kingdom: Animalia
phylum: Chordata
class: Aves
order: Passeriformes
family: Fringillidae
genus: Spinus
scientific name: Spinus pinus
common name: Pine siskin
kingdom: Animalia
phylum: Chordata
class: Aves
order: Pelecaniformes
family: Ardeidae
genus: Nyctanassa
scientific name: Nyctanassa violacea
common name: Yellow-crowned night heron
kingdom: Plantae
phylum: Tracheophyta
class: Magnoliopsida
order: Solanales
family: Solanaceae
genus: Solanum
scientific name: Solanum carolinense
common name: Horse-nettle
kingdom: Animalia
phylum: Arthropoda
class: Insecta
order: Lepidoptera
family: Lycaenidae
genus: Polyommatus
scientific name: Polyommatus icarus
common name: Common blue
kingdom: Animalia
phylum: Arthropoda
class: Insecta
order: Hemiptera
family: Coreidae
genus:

The request
Reproduce every line of the records, substituting "vernacular name" for "common name" wherever it appears and changing nothing else.

Full solution
kingdom: Animalia
phylum: Chordata
class: Aves
order: Passeriformes
family: Fringillidae
genus: Spinus
scientific name: Spinus pinus
vernacular name: Pine siskin
kingdom: Animalia
phylum: Chordata
class: Aves
order: Pelecaniformes
family: Ardeidae
genus: Nyctanassa
scientific name: Nyctanassa violacea
vernacular name: Yellow-crowned night heron
kingdom: Plantae
phylum: Tracheophyta
class: Magnoliopsida
order: Solanales
family: Solanaceae
genus: Solanum
scientific name: Solanum carolinense
vernacular name: Horse-nettle
kingdom: Animalia
phylum: Arthropoda
class: Insecta
order: Lepidoptera
family: Lycaenidae
genus: Polyommatus
scientific name: Polyommatus icarus
vernacular name: Common blue
kingdom: Animalia
phylum: Arthropoda
class: Insecta
order: Hemiptera
family: Coreidae
genus:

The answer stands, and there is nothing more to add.